Malaysian activist (1929–2020)

Toh Puan Umasundari Sambanthan née Subramaniam (8 September 1929 – 31 January 2020) was a Malaysian activist, social worker and leading figure of the cooperative movement. She was also the wife of Tun V.T. Sambanthan, former Malayan Labour Minister, president of the Malaysian Indian Congress (MIC) and regarded as one of the founding fathers of Malaysia.

==Early life==
She was born on 8 September 1929 in Bruas, Perak, to O.M. Subramaniam, a senior officer with the Public Works Department and his wife Jayalakshmi Swaminathan Sastrigal. Uma was educated at the Anglo-Chinese School in Sungai Siput, Perak, where she won the Best Indian Student of the Year scholarship in 1942.

However, her education was interrupted by the Japanese Occupation from 1942 to 1945.

After the war, she went to India to study science at the University of Madras, majoring in chemistry and graduating with First Class honours. She then studied for a master's degree at the Presidency College, Chennai in India.

Upon returning home, she taught in Singapore for three years but gave up her teaching career and returned to Malaya in 1956, when she married the young Sambanthan, who was then the serving president of the MIC political party.

==Independence Day memories==
She was only 27 years old during the proclamation of independence on 31 August 1957. She still remembered what she wore on that momentous occasion — an off-white silk sari with a red border, a personal favourite as it had been an engagement gift from Sambanthan.

"It was so symbolic... a sign that we were free of the colonial regime, free to think for ourselves, free to lead our own country", she said.

Uma and Sambanthan stood behind Tunku Abdul Rahman during the ceremony when the Union Jack was lowered and the Federation of Malaya flag was raised.

The feeling of being present at the historical event on the eve of the country's Independence Day was indescribable, said Uma.

"Many years have passed, but that feeling still lingers and I think it will live in me forever", she said.

==Social contributions==

===Pre-Independence===
Prior to Malayan independence and during the early years of independence, Uma was involved in making rural women aware of the benefits of Malayan citizenship. Her lifelong battle has been to bring uneducated rubber-tappers into mainstream national life. In the 1950s, this meant getting Indian women to sign up as citizens.

===After independence===
Uma was well known for her charity work and her work to raise the status of women, especially in rural areas, and children.
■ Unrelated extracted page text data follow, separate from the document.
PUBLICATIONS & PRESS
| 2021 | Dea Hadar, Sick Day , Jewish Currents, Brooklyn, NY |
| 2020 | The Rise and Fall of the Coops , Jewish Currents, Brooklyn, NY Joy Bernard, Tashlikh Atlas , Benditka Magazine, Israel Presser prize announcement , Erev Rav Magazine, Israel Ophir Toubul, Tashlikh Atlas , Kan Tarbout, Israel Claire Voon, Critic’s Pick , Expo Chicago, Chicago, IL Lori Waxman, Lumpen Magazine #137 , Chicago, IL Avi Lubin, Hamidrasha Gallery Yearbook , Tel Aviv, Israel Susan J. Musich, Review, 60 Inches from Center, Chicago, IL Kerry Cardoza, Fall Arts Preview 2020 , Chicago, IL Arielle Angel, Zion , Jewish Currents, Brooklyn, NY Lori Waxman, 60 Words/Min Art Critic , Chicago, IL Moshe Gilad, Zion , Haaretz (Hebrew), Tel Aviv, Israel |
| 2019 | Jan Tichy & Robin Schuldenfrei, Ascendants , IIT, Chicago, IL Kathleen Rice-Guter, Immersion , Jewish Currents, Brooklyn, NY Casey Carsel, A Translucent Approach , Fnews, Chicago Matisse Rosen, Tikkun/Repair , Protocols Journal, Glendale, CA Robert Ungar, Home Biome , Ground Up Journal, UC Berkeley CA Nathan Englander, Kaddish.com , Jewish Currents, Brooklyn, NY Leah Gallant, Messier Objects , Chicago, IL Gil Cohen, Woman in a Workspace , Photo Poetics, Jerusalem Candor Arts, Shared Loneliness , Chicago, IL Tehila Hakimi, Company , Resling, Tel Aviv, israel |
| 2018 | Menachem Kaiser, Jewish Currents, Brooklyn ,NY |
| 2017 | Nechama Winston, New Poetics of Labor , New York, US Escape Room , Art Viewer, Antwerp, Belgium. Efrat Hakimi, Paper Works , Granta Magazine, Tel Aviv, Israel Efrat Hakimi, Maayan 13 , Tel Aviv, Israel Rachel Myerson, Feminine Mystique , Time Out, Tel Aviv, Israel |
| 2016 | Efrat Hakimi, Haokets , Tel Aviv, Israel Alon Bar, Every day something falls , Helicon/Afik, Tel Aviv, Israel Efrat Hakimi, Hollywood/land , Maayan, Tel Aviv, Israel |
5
She was actively involved in many women's organisations and was one of the founders of the National Council of Women's Organisations (NCWO).

In 1956, she was made a founder-life member of the NCWO and held the presidency for four years.
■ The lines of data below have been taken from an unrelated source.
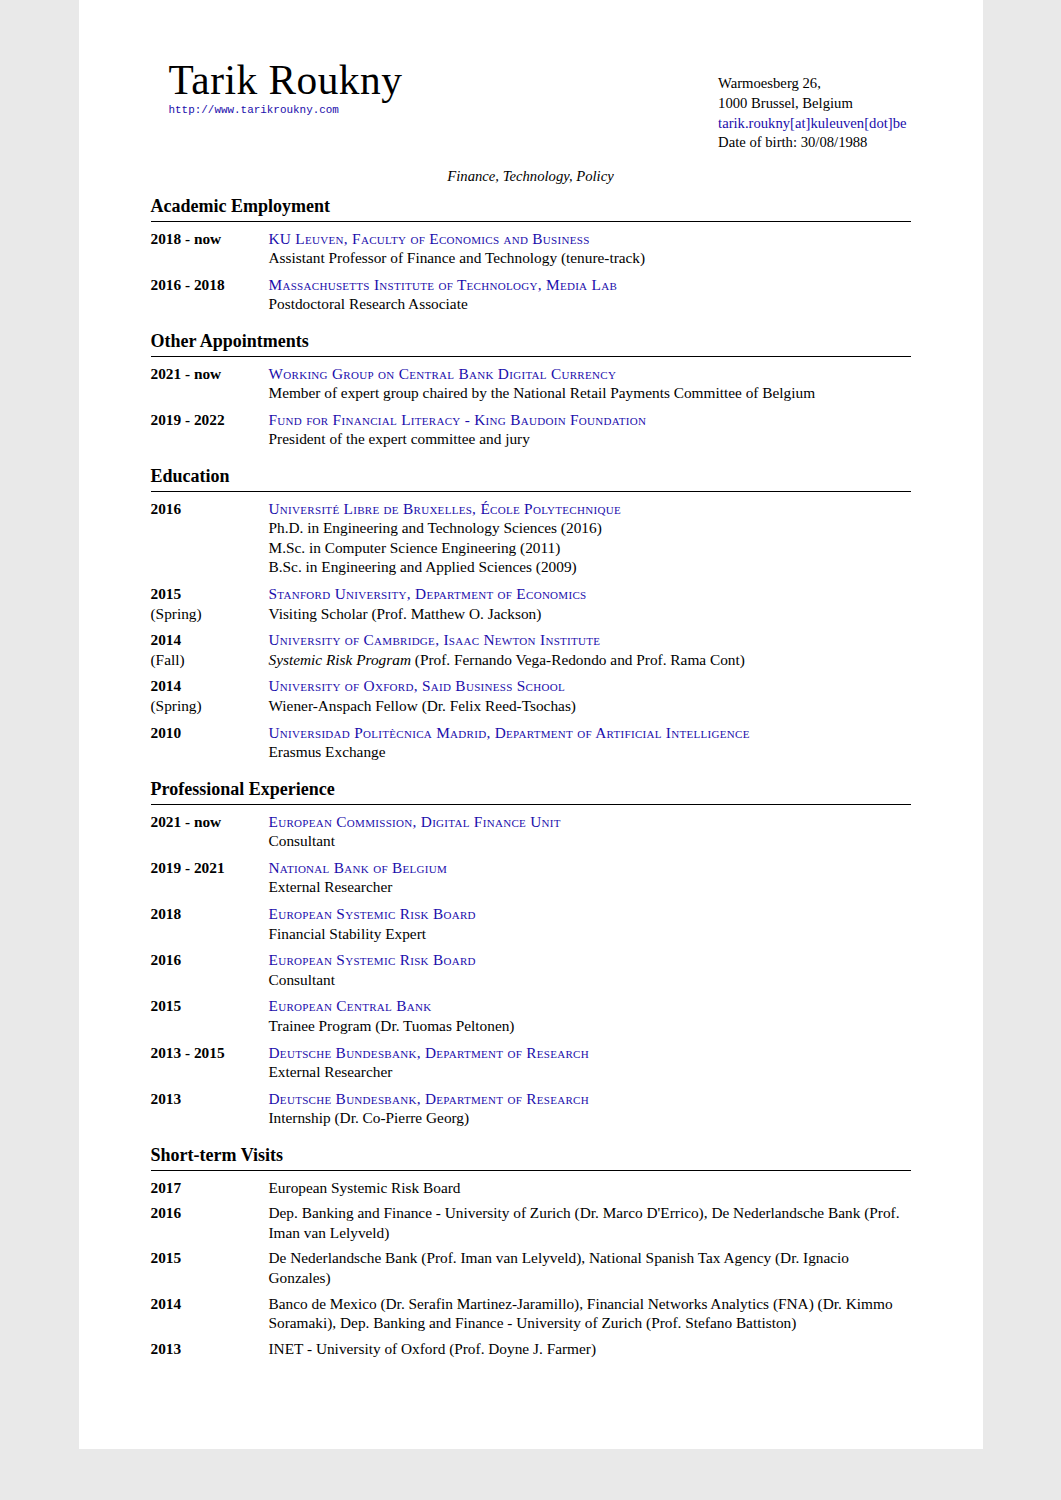Tarik Roukny
http://www.tarikroukny.com
Warmoesberg 26,
1000 Brussel, Belgium
tarik.roukny[at]kuleuven[dot]be
Date of birth: 30/08/1988
Finance, Technology, Policy
Academic Employment
| 2018 - now | KU Leuven, Faculty of Economics and Business Assistant Professor of Finance and Technology (tenure-track) |
| 2016 - 2018 | Massachusetts Institute of Technology, Media Lab Postdoctoral Research Associate |
Other Appointments
| 2021 - now | Working Group on Central Bank Digital Currency Member of expert group chaired by the National Retail Payments Committee of Belgium |
| 2019 - 2022 | Fund for Financial Literacy - King Baudoin Foundation President of the expert committee and jury |
Education
| 2016 | Université Libre de Bruxelles, École Polytechnique Ph.D. in Engineering and Technology Sciences (2016) M.Sc. in Computer Science Engineering (2011) B.Sc. in Engineering and Applied Sciences (2009) |
| 2015 (Spring) | Stanford University, Department of Economics Visiting Scholar (Prof. Matthew O. Jackson) |
| 2014 (Fall) | University of Cambridge, Isaac Newton Institute Systemic Risk Program (Prof. Fernando Vega-Redondo and Prof. Rama Cont) |
| 2014 (Spring) | University of Oxford, Said Business School Wiener-Anspach Fellow (Dr. Felix Reed-Tsochas) |
| 2010 | Universidad Politècnica Madrid, Department of Artificial Intelligence Erasmus Exchange |
Professional Experience
| 2021 - now | European Commission, Digital Finance Unit Consultant |
| 2019 - 2021 | National Bank of Belgium External Researcher |
| 2018 | European Systemic Risk Board Financial Stability Expert |
| 2016 | European Systemic Risk Board Consultant |
| 2015 | European Central Bank Trainee Program (Dr. Tuomas Peltonen) |
| 2013 - 2015 | Deutsche Bundesbank, Department of Research External Researcher |
| 2013 | Deutsche Bundesbank, Department of Research Internship (Dr. Co-Pierre Georg) |
Short-term Visits
| 2017 | European Systemic Risk Board |
| 2016 | Dep. Banking and Finance - University of Zurich (Dr. Marco D'Errico), De Nederlandsche Bank (Prof. Iman van Lelyveld) |
| 2015 | De Nederlandsche Bank (Prof. Iman van Lelyveld), National Spanish Tax Agency (Dr. Ignacio Gonzales) |
| 2014 | Banco de Mexico (Dr. Serafin Martinez-Jaramillo), Financial Networks Analytics (FNA) (Dr. Kimmo Soramaki), Dep. Banking and Finance - University of Zurich (Prof. Stefano Battiston) |
| 2013 | INET - University of Oxford (Prof. Doyne J. Farmer) |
In 1960, she was the co-founder of Persatuan Sri Ramakrishna Sarada and continued to be its general-secretary.

She was also an active member of the Associated Country Women of the World (ACWW), helping to organise the Asian regional conference of the ACWW in 1961 and participating in another ACWW conference in Manila in 1966.

From 1960 to 1972, she was involved in the Children's International Art Class which was committed to encouraging young children to have hobbies.

She was also the chairman and director of the National Land Finance Co- operative Society (NLFC) from 1980 to 1995 and its president in 1995 and 1996. The co-operative was established by her husband to prevent the fragmentation of estates in the early `60s.

In 1996, she attended the Asian Regional Conference of the International Cooperative Alliance in Kuala Lumpur. She was a member of the Asian Regional Women's Committee formed at that meeting.

She kept herself busy and helped out with the Sri Ramakrishna Sarada Society's early childhood development programme until her death in 2020.

==Awards and recognition==
In 1992, she was awarded the Tun Fatimah Gold Medal award by the NCWO in conjunction with the Women's Day celebrations.

==Family==
She is related to Tan Sri Rama Iyer, who is married to her cousin, Puan Sri Vijayalakshmi. He is the former Secretary-General of the Primary Industries Ministry.

== Death ==
Uma died on 31 January 2020. She was 90 years old. She leaves behind her daughter, Deva Kunjari, who is a lawyer. Her remains was cremated at Sungai Siput Hindu crematorium on the morning of 2 February.

Deputy Prime Minister, Dato Seri Dr Wan Azizah Wan Ismail conveyed her condolences to late Uma's family. Minister of Human Resources, M. Kulasegaran also expressed his sympathy and condolences to Uma’s family. Kulasegaran praised her well known charity work and as an advocate for women's issues and rights. Kulasegaran also told that she was devoted in serving her country and her people.